The ultimate goals of an intimate relationship, according to Jeske, is that they must preserve individual autonomy and he moral significance of that relationship. It is quite easy to see how this plays out during the movie. The main character, Stella, has trouble with her own familial obligations. She struggled with whether her relationship with Winston was truly right and how it played a role in her own life. She voluntarily chose him, but as the movie goes on, she cannot get over the stereotypes of his age. Stella embodied the worry that voluntarist that Jeske mentions. When Winston tried to leave, she finally realized that, “genuine intimacy cannot be coerced” (Jeske, 441). This sudden realization that he was willing to let her go for her own goals assured her that their love was genuine, so the worries disappeared. This movie also depicted a huge struggle between her familial obligations. She was obligated to see to the well-being of her son and her siblings. To her, being with Winston violated those, and that was the main struggle in the movie.
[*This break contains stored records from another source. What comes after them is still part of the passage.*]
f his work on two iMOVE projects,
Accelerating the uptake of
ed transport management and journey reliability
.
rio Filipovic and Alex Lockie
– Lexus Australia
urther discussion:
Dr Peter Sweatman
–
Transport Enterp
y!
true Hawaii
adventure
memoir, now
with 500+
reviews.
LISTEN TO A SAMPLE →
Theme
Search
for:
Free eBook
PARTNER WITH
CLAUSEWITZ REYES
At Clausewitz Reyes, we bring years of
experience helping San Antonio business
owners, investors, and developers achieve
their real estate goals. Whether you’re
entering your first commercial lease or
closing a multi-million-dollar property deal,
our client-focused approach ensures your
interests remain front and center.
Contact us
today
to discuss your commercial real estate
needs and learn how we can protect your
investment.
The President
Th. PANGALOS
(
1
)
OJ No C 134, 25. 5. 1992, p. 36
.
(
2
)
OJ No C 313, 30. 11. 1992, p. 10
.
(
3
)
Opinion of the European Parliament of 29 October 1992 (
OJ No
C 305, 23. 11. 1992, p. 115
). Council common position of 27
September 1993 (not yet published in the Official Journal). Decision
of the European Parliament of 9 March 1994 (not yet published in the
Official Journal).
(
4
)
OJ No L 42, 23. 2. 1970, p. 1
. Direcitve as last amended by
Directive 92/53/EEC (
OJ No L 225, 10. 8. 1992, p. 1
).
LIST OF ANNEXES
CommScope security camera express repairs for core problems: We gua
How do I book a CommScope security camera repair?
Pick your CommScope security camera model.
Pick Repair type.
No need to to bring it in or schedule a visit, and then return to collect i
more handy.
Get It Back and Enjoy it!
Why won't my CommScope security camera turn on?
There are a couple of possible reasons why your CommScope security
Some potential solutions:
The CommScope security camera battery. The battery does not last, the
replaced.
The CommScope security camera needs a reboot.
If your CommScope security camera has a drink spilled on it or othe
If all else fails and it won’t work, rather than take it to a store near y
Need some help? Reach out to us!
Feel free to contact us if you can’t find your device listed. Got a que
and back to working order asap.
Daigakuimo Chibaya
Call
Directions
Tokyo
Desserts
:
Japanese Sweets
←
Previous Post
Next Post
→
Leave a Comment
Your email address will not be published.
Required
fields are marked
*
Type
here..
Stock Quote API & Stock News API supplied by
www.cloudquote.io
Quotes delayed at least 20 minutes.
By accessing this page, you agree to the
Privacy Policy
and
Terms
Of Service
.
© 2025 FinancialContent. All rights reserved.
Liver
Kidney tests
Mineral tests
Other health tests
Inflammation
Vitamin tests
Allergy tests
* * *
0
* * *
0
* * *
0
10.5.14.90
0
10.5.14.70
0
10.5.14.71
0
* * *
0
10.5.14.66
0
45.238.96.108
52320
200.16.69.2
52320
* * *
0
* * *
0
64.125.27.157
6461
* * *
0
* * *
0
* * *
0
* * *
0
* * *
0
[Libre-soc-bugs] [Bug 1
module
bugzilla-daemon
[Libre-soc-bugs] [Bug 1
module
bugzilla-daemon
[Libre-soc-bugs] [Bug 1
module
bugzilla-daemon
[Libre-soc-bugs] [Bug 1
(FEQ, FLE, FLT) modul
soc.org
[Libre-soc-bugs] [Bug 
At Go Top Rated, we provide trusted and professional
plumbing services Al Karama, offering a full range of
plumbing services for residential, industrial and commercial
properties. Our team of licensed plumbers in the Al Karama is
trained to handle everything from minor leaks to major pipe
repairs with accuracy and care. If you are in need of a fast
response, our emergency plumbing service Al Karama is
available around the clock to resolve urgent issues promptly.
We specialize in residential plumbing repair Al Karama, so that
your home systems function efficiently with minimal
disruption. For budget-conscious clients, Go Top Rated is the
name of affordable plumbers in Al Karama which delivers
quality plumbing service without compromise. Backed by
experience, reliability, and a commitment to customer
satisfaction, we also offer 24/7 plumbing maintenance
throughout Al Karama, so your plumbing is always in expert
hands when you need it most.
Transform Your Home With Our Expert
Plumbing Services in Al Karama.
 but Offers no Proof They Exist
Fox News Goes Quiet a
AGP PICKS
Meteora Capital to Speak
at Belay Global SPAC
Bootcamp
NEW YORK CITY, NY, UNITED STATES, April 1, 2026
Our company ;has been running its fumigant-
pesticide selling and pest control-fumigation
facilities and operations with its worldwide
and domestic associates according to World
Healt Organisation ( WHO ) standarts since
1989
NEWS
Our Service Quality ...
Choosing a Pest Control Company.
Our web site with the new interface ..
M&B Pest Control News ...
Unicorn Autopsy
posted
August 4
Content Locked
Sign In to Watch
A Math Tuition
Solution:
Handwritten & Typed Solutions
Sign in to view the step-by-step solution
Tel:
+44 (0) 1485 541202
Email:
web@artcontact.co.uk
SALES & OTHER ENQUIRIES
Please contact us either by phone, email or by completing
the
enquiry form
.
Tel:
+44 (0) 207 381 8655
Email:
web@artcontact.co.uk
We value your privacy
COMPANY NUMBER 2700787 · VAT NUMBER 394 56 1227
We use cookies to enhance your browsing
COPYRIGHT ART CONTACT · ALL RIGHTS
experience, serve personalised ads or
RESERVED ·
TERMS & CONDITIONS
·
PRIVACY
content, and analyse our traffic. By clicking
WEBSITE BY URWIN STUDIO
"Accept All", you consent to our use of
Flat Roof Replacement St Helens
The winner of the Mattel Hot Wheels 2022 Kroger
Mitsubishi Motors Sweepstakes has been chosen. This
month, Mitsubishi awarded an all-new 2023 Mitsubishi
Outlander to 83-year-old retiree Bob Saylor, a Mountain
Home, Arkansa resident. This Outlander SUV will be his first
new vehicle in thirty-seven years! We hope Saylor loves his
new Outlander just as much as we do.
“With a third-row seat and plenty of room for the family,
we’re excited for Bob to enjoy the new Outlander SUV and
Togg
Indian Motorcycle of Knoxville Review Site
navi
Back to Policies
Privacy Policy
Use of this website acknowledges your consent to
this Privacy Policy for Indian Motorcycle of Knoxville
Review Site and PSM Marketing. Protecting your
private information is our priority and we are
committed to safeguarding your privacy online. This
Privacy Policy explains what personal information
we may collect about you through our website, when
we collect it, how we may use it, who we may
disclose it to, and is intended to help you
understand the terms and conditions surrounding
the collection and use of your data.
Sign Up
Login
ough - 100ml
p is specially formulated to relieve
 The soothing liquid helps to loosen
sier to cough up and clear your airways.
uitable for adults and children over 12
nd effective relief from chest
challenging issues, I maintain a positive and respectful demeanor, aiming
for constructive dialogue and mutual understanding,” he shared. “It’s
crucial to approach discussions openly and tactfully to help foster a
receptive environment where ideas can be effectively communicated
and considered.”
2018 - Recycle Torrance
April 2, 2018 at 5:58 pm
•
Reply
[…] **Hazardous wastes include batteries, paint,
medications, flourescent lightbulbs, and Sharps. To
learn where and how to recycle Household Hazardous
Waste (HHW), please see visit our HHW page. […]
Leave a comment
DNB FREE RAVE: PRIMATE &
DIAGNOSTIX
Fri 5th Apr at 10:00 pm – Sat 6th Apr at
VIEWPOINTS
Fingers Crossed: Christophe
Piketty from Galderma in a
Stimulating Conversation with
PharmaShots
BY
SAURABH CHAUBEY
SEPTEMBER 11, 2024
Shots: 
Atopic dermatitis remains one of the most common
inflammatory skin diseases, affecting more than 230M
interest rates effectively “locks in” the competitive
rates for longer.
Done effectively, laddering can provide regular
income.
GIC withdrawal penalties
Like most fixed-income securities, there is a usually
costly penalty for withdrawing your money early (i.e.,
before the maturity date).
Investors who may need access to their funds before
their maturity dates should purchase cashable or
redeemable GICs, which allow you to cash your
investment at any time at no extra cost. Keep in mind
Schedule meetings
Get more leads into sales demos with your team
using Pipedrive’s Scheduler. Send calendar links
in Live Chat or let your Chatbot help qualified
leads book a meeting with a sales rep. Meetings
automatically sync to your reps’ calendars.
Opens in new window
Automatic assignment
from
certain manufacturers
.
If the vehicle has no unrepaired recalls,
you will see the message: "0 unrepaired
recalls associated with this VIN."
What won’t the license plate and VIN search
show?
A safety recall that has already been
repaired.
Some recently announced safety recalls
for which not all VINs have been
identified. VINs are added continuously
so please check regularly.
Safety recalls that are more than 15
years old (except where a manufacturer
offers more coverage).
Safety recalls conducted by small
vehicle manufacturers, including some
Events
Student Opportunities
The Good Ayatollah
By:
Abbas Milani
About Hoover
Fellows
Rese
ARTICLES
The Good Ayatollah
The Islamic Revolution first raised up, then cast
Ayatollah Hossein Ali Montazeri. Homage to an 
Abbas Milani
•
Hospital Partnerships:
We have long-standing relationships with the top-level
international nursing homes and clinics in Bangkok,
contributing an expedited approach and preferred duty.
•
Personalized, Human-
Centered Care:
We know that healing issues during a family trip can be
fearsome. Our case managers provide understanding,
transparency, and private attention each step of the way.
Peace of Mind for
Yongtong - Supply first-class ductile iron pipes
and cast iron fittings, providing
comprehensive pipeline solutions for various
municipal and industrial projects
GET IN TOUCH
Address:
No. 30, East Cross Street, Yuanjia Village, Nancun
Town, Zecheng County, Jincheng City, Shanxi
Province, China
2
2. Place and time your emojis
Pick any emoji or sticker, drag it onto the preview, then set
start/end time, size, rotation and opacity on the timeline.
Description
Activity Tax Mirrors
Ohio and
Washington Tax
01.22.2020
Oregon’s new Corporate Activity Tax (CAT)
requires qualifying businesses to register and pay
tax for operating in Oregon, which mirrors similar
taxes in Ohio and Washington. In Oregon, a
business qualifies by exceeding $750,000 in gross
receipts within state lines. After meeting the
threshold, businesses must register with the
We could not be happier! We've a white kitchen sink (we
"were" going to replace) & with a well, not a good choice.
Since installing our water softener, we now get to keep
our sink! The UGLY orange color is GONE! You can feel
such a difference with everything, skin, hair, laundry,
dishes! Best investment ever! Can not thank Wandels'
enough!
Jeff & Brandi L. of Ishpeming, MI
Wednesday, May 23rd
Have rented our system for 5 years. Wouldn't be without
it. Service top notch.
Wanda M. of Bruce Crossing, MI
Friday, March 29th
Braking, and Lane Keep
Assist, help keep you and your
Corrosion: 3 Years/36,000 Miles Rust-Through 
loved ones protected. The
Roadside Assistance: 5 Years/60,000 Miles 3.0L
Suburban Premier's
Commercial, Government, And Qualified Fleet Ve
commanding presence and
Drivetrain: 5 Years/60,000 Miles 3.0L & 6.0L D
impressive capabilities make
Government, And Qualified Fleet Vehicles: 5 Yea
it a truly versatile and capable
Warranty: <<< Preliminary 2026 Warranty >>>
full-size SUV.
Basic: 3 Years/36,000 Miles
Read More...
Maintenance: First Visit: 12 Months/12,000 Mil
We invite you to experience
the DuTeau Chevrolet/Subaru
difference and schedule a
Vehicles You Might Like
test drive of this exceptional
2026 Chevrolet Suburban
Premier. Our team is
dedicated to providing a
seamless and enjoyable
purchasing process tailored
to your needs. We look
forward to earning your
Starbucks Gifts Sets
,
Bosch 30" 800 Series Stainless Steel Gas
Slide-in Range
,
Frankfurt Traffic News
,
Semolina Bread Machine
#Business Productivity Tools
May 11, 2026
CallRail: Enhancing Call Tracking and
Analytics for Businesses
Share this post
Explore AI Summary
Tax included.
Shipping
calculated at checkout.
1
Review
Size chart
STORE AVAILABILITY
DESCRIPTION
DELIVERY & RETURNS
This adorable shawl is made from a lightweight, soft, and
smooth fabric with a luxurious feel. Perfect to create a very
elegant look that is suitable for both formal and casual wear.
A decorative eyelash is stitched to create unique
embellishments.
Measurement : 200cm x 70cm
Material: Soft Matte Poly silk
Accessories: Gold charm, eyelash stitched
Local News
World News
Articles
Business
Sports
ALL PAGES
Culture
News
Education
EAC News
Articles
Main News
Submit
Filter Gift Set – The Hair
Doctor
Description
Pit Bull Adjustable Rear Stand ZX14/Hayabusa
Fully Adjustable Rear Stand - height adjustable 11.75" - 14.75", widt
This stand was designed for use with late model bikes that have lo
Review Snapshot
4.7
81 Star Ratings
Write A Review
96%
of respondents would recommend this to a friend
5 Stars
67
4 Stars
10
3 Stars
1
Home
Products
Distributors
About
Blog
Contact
However, the age difference led me to a very specific question: Can age difference be approved of according to special obligations in the family and intimate relationship? For this movie, there was a 20-year age gap. These two age groups truly see, to draw on previous posts, two fairly different reality of the world. The experience of a 20-year-old does not amount to that of a 40-year-old. In terms of intimate obligations, the age gap could definitely impose on individual autonomy and moral significance. For the first, the older one in the relationship might not see the potential in a younger person, which easily violates autonomy. As for the older one in the relationship, the younger one could be imposing on their own life goals. The whole “right or wrong” aspect of the age difference also imposes on the moral significance.

As for familial obligations, it is hard to deny how strong of an impact it can make. While Jeske does argue that family should not expect a child to reciprocate money spent on taking care of them, it is hard for anyone to escape that. The parents of the younger one would want their child to excel for their own benefit. As for the older one, the parents might be shocked and insistent that the younger one is a “gold digger.” Still, these are not reasons that Jeske would say make up familial obligations. She insists that the special obligations of family could mean promoting well-being. So, if the couple is happy despite the age difference, the family should just let them be for their own sakes.


Do you think familial obligations that Jeske alluded to point to slight approval of age difference (not saying Jeske does but more so the interpretation)? Or do you think the age difference could violate what Jeske constitutes as relationship obligations? Which one, to you, is the strongest for an argument for or against age differences in relationships?

1 comment:

  1. Very good post Destiny!

    To answer your question: I don't see how age difference would violate what Jeske constitutes as relationship obligations. As you point out, Winston truly loves Stella. He is willing to make sacrifices for her well-being. As Jeske, would put it (probably better than I), he is actively participating in promoting a healthy relationship. He is fulfilling his obligation towards her, not compromising them.